In what will be a brief interlude in the (thankfully) short series entitled "What Groanin' Jock Did On Holiday", I'm going to take part in a meme that I first encountered over at Ole Blue The Heretic's blog.
Basically, it takes the form of an interview, with the last person on the chain picking five questions. So, here are Ole Blue's questions and my answers:
1. If you could control your destiny, what would your destiny be? To live a long(ish) life in good health with my family and good friends and that, when the end comes, that it be quick and painless.
2. What is it about your life that you love? Living happily with my wife in our wonderful house and knowing how lucky I am to live where I do and in the style that I do.

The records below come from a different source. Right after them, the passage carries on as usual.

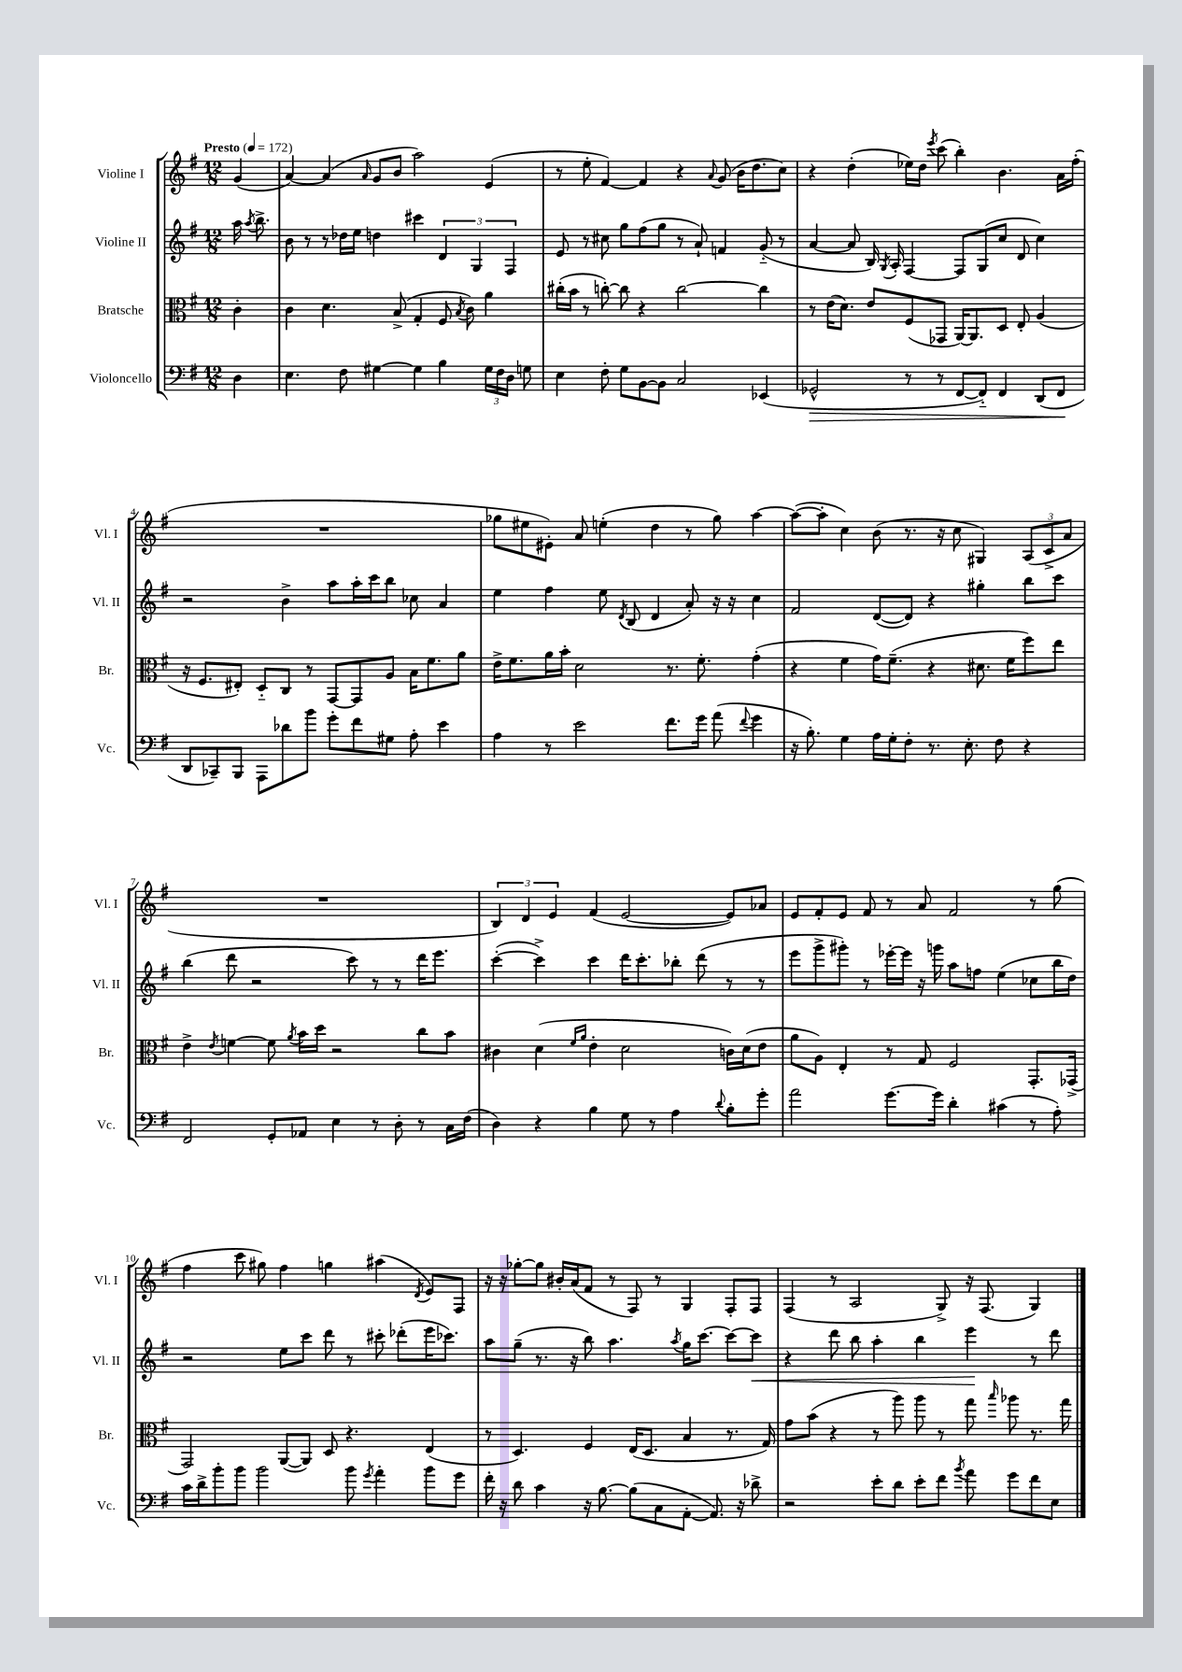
<<
\new StaffGroup <<
\new Staff = "s0" \with { instrumentName = "Violine I" shortInstrumentName = "Vl. I" } {
    \clef treble \key g \major \numericTimeSignature \time 12/8 \partial 4 \tempo "Presto" 4 = 172
    \autoBeamOff g'4( |
    a'4~) a'4( \grace { a'16 } g'8[ b'8] a''2) e'4( |
    r8 e''8-. fis'4~) fis'4 r4 \appoggiatura { a'8 } g'8( b'16[ d''8. c''8]) |
    r4 d''4-.( ees''16[) d''16] \acciaccatura { e'''8 } c'''8( b''4-.) b'4. a'16[ fis''16]-.( |
    R1. |
    ges''8[ eis''8 eis'8]-.) a'8 e''4-.( d''4 r8 ges''8) a''4~ |
    a''8[~( a''8]-. c''4) b'8( r8. r16 c''8 gis4) \tuplet 3/2 { a8[( c'8-> a'8] } |
    R1. |
    \tuplet 3/2 { b4) d'4 e'4 } fis'4( e'2~ e'8[) aes'8] |
    e'8[ fis'8-. e'8] fis'8 r8 a'8 fis'2 r8 g''8( |
    fis''4 c'''8 gis''8) fis''4 g''4 ais''4( \acciaccatura { d'8 } e'8[) fis8] |
    r16 r16 ges''8[~-. ges''8] bis'16[-. a'16( fis'8] r8 fis8) r8 g4 fis8[-. fis8] |
    fis4( r8 a2 g8->) r16 fis8.( g4) \bar "|." |
}
\new Staff = "s1" \with { instrumentName = "Violine II" shortInstrumentName = "Vl. II" } {
    \clef treble \key g \major \numericTimeSignature \time 12/8 \partial 4
    \autoBeamOff a''16 \acciaccatura { a''8 } b''8.-> |
    b'8 r8 r8 des''16[ e''16] d''4 cis'''4 \tuplet 3/2 { d'4 g4 fis4 } |
    e'8 r8 cis''8 g''8[ fis''8( g''8] r8 a'8-!) f'4 g'8-_( r8 |
    a'4~ a'8 b16) \acciaccatura { g8 } a16-. fis4~ fis8[ g8( c''8] d'8 c''4) |
    r2 b'4-> a''8[ a''16-. c'''16 b''8] ces''8 a'4 |
    e''4 fis''4 e''8 \acciaccatura { d'8 } b8( d'4 a'8-.) r16 r16 c''4 |
    fis'2 d'8[~( d'8]) r4 gis''4-. b''8[ c'''8] |
    b''4( d'''8 r2 c'''8) r8 r8 d'''16[ e'''8.] |
    c'''4~-.( c'''4->) c'''4 d'''16[ c'''8.-. bes''8]-. d'''8( r8 r8 |
    e'''8[ g'''8-> gis'''8]-.) r8 ees'''16[~-. ees'''16] r16 g'''16 a''8[ f''8] e''4( ces''8[ b''16 d''16]) |
    r2 e''8[ c'''8] d'''8 r8 cis'''8-. des'''8[-.( e'''16 ces'''8.]) |
    a''8[ g''8]--( r8. r16 b''8) a''4. \acciaccatura { a''8 } g''16[ c'''8.]~ c'''8[~ c'''8]\< |
    r4 d'''8 b''8 a''4-. b''4 e'''4\! r8 d'''8 \bar "|." |
}
\new Staff = "s2" \with { instrumentName = "Bratsche" shortInstrumentName = "Br." } {
    \clef alto \key g \major \numericTimeSignature \time 12/8 \partial 4
    \autoBeamOff c'4-. |
    c'4 d'4. b8->( g4-. fis8 \acciaccatura { b8 } c'8) a'4 |
    cis''16[-.( b'16] r8 c''8~-.) c''8 r4 c''2~ c''4 |
    r8 e'16[( d'8.]) e'8[ fis8( ges,8] a,16[~) a,8. d8] e8-. a4( |
    r16 fis8.[ eis8]-.) d8[-_ c8] r8 g,8[~ g,8 a8] b16[ fis'8. a'8] |
    e'16[-> fis'8. a'16 b'16]-. d'2 r8. fis'8.-. g'4-.( |
    r4 fis'4 g'16[) fis'8.]--( r4 dis'8. fis'16[ fis''8) e''8] |
    e'4-> \acciaccatura { e'8 } f'4~ f'8 \acciaccatura { a'8 } b'16[ d''16] r2 c''8[ b'8] |
    cis'4 d'4( \grace { fis'16[ a'16] } e'4-. d'2 c'16[) d'16( e'8] |
    a'8[ a8]) e4-. r8 g8 fis2 g,8.[-. ges,16]->( |
    g,2) a,8[~( a,8]) d8 r4. e4( |
    r8 d4.) fis4 e16[( d8.] b4 r8. g16) |
    g'8[ b'8]( r4 r8 a''8) a''8 r8 g''8 \grace { b''16 } aes''8 r8. g''16 \bar "|." |
}
\new Staff = "s3" \with { instrumentName = "Violoncello" shortInstrumentName = "Vc." } {
    \clef bass \key g \major \numericTimeSignature \time 12/8 \partial 4
    \autoBeamOff d4 |
    e4. fis8 gis4~ gis4 b4 \tuplet 3/2 { gis16[ fis16 d16] } g8 |
    e4 fis8-. g8[ b,8~ b,8] c2 ees,4( |
    ges,2-^\> r8 r8 fis,8[~ fis,8]-_) fis,4 d,8[( fis,8]\! |
    d,8[ ces,8--) b,,8] a,,8[ des'8 b'8] g'8[-. fis'8 gis8] a8-. e'4 |
    a4 r8 e'2 fis'8.[ g'16] a'8( \appoggiatura { fis'8 } g'4 |
    r16 b8.-.) g4 a16[ g16-. fis8]-. r8. e8.-. fis8 r4 |
    fis,2 g,8[-. aes,8] e4 r8 d8-. r8 c16[ fis16]( |
    d4) r4 b4 g8 r8 a4 \appoggiatura { d'8 } b8[-. g'8]-. |
    a'2 g'8.[~ g'16] d'4-. cis'4( r8 a8-.) |
    c'16[ d'16-> b'8-. b'8] b'2 b'8 \acciaccatura { g'8 } a'4-. b'8[ g'8] |
    fis'16-. r16 d'8 c'4 r16 b8.~ b8[( c8 a,8]~-. a,8.) r16 des'8-> |
    r2 e'8[-. d'8] e'8[-. fis'8] \acciaccatura { b'8 } a'8 g'8[ fis'8 e8] \bar "|." |
}
>>
>>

3. What experience made you most humble? Travelling around South East Asia made me realise just how well off we are in the west. In Vietnam, we met children and made their day by stopping to talk to them and play football with them. In Thailand, we spent a few days trekking through the jungle north of Chiang Mai, where girls are expected to be pregnant with their second child by the time they are 17. It made me realise that, in comparison, we were just spoilt rich kids unwilling to grow up, having a great time touring countries far less wealthy than our own.
4. Where do you wish you could be right now? I'm tempted to say in bed, as it's only 8.15am and I'm in the office and still feeling the strain after playing football last night. But in the grander scheme of things, the one place I've visited that I love most is New York City, and more specifically Central Park. If I could pick somewhere I haven't been, I'd be tempted to say Tokyo.
5. If you were a child again what would you want to do the most? Enjoy the freedom of the summer holidays - a seemingly unfillable seven-week period that can be devoted almost entirely to playing football.
If anyone would like to be interviwed, here's how to keep the meme going:
Leave me a comment saying "Interview me." I will respond by asking you five questions. I get to pick the questions. You will update your weblog with the answers to the questions, and let me know that you answered. If you don't have a blog, but would still like to play, I can send you the questions, and you can answer them in the comments. You will include this explanation and an offer to interview someone else in the same post. When others comment asking to be interviewed, you will ask them five questions.
Showing posts with label Morality. Show all posts
Showing posts with label Morality. Show all posts
Friday, April 20, 2007
Thursday, January 18, 2007
Publish and be damned

Today's post has a conscience. The text underneath the photograph to the left makes for harrowing reading.
I was sent the photograph by email yesterday. I'd heard the story of Kevin Carter in the past, firstly through the Manic Street Preachers song of the same name.
But until yesterday, I'd never seen, nor especially wanted to see, the photograph.
However, when I saw it, it was hammered home just WHY Carter ended up taking his own life - how could anyone live with themselves having recorded that image, knowing they could have done something to save the child?
In an archive interview shortly after the image was published, Carter said: "My first instinct was to make the picture. After the child moved on, I felt completely devastated."
Such was the outpouring of interest in the child that after the photo ran, the New York Times was forced to run an editor's note to say that though Carter saw the emaciated girl resume her journey to the feeding center "it is not known whether she reached the center."
Carter said he chased away the vulture. Afterwards, he told an interviewer, he sat under a tree for a long time, "smoking cigarettes and crying". His father said: "Kevin always carried around the horror of the work he did."
As a journalist, this issue intrigues me; at what point should one's duty as an employee be superceded by one's duty as a human being?
Carter's photograph brought him the highest recognition in his field, but it also brought him unimaginable misery and in the end cost him his life.
So where do we draw the line? Was the New York Times right to publish the photograph? Or did it cross a line that should never have been crossed?
The old rhetoric of 'publish and be damned' still seems to hold fast. But should it?
Personally, I don't think I would have been able to take the photograph that Carter did, nor leave the girl to crawl onwards towards her potential saviours. But in different circumstances, such as the hanging of Saddam Hussain, I would probably have been primed and ready to capture the image.
Which I suppose means that in all situations, the person involved must weigh up their own thoughts on the issue and make the decision that sits best with them. Kevin Carter made that choice.